The women said they were emboldened by the presence of women among U.S. troops.

RAMADI, Iraq (AP) — The women received their first paychecks a few weeks ago — about $500 for a month’s work as police officers. They paid rent, bought food, wiped out debts. But the seemingly simple transaction has left at least one woman in fear for her life, another threatened with divorce.

The strict tribal and religious culture of Iraq’s particularly in its western Anbar province, strongly discourages women from working outside the home and brings shame on men who allow it.

“Right now, our province is safe and peaceful. But anything could shake that up and we could be in danger,” says Genan, a 37-year-old mother of three who’s also seven months pregnant.

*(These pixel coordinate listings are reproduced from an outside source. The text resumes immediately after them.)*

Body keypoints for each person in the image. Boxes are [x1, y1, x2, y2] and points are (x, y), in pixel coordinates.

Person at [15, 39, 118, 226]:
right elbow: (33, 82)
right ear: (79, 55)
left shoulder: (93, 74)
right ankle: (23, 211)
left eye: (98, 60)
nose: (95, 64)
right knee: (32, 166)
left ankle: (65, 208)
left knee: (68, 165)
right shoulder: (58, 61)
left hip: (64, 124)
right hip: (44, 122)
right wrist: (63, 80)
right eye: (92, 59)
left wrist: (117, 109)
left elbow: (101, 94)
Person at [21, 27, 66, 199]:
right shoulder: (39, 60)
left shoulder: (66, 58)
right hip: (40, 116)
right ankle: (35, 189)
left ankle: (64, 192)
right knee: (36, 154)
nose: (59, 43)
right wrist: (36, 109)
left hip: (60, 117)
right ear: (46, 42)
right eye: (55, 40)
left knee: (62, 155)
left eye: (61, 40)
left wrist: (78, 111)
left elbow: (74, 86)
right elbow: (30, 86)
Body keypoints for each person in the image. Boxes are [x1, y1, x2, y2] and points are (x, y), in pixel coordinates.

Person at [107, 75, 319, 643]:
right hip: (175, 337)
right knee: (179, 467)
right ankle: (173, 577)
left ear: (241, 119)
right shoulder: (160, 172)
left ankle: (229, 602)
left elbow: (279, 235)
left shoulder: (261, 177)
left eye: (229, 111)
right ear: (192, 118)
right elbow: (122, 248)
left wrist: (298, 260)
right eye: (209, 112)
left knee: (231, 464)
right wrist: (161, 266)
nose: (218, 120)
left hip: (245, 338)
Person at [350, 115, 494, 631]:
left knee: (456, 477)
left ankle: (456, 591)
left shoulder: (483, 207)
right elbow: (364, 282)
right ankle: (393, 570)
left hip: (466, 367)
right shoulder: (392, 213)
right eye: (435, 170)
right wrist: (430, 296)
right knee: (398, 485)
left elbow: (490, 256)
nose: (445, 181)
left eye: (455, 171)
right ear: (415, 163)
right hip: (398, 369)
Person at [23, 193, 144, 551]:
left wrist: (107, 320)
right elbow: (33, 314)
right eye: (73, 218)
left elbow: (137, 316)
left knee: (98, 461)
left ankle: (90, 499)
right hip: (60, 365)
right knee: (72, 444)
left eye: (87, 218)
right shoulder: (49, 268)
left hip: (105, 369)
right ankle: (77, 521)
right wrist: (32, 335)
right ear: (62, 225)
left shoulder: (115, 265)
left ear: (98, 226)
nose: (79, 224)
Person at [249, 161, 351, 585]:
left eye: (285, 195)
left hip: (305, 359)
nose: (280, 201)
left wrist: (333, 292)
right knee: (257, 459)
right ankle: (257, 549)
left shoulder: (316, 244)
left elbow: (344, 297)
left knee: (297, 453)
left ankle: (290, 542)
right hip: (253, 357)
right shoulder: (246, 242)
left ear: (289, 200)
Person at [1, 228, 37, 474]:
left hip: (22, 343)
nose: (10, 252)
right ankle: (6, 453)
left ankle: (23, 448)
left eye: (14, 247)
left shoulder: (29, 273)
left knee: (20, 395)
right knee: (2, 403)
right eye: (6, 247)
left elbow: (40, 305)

She and four other women who graduated in early October from five days of police academy training agreed to speak to The Associated Press on the condition that only their first names be used for fear of reprisals. They are working in the west Ramadi police station.

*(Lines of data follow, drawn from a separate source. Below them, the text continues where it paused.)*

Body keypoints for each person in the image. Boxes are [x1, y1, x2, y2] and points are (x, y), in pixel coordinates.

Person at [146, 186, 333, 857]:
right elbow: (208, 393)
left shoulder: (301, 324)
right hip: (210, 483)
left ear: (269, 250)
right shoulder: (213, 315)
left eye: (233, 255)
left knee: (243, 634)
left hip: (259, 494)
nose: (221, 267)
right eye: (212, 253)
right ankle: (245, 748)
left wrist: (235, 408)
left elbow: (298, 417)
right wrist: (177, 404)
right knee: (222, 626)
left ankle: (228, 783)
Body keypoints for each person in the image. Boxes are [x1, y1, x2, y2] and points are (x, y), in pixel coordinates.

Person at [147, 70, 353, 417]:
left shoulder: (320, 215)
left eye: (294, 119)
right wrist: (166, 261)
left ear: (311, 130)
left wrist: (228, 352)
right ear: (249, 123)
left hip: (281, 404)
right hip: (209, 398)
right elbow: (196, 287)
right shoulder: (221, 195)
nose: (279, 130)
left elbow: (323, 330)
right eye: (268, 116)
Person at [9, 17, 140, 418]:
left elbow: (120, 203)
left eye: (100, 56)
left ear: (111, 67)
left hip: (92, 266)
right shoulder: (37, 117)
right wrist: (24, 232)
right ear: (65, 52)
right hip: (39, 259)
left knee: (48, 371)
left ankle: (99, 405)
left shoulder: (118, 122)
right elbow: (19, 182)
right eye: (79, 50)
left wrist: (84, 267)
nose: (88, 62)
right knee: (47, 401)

The U.S. military is recruiting men into the police force and military in droves, anticipating the day when Iraqis take full control of security responsibilities. That effort is going particularly well in the Anbar provincial capital, where the number of police officers has increased from less than 200 in the spring of 2006 to about 8,000 now. Fourteen Ramadi women have joined those ranks.

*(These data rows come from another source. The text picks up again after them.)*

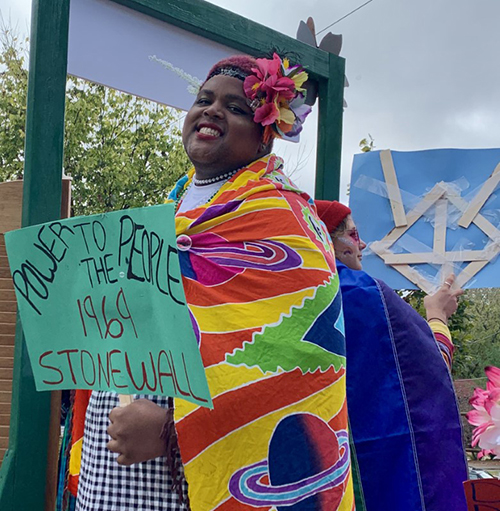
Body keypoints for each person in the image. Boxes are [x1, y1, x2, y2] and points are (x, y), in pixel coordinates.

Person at [75, 54, 354, 511]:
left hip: (194, 468)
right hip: (115, 461)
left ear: (268, 130)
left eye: (236, 107)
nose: (211, 110)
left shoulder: (283, 218)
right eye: (203, 99)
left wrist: (170, 431)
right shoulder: (171, 207)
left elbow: (298, 368)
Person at [315, 199, 468, 511]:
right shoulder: (366, 299)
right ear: (330, 242)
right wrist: (437, 316)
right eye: (354, 235)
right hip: (372, 483)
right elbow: (428, 374)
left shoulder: (274, 298)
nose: (363, 244)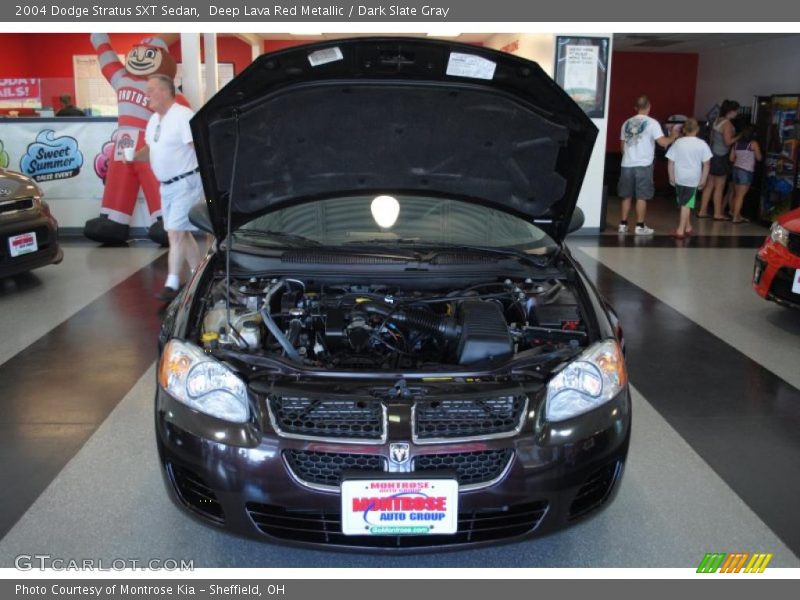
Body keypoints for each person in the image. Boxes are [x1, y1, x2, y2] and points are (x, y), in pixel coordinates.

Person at [130, 74, 203, 302]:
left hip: (186, 182)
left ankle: (172, 282)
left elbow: (198, 146)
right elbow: (151, 150)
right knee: (182, 232)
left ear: (164, 92)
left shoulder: (183, 116)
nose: (147, 95)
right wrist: (133, 156)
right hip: (167, 186)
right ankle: (197, 275)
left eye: (151, 90)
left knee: (174, 232)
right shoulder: (154, 120)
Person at [617, 95, 676, 235]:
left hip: (626, 164)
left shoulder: (626, 123)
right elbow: (663, 143)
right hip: (644, 165)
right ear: (649, 106)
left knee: (626, 195)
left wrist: (630, 156)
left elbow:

When they learned recruits were being sought, Genan, Kadmia, 35, and Fatma, 27, said they jumped at the chance.

“In Iraq, a woman’s job is to stay home and be a housewife. Men and women are not equal,” said Genan, the others nodding in agreement, as she tried to explain through a translator why she signed up. “It’s nothing like in the U.S.”

They also felt emboldened, they said, by seeing women among the U.S. troops patrolling and fighting in Ramadi’s streets.

“They left their children at home, not a few houses away, but thousands of miles away,” Genan said. “If American women can do it, we can do it.”

The women had seen female insurgents blow themselves up with suicide vests. Some of those women were getting through security checkpoints because cultural and religious mores prohibit them from being searched by men. The new female recruits said they thought they could help to prevent such attacks.

The recruits learn to fire several types of weapons including AK-47s, conduct searches, identify vehicles likely to contain explosives and spot suspicious people or activities. Right now, their role at their Ramadi station is limited to searching female visitors of jail inmates. Two days a week they pat down women at another downtown location. They spend much of their work day sequestered in a small windowless room with two couches, their cell phones and each other.

Once the three made up their minds, they went to neighbors, knocked on doors and tried to persuade others to join. They ended up as a group of 14.

Kadmia, who has two sons and three daughters, two of whom also joined the force, decided to make uniforms for the women. She altered the men’s long-sleeved light-blue shirts — making them fuller and longer — with an Iraqi police patch on the right sleeve. Skirts are ankle-length, slim, black or dark blue. They provided their own long black or light-blue headscarves.

The women’s pay is equal to men’s, starting at about 785,000 dinars a month. In Ramadi, rent averages about 100,000 dinars or about $80 a month; feeding a family costs about 250,000 dinars or about $200 a month.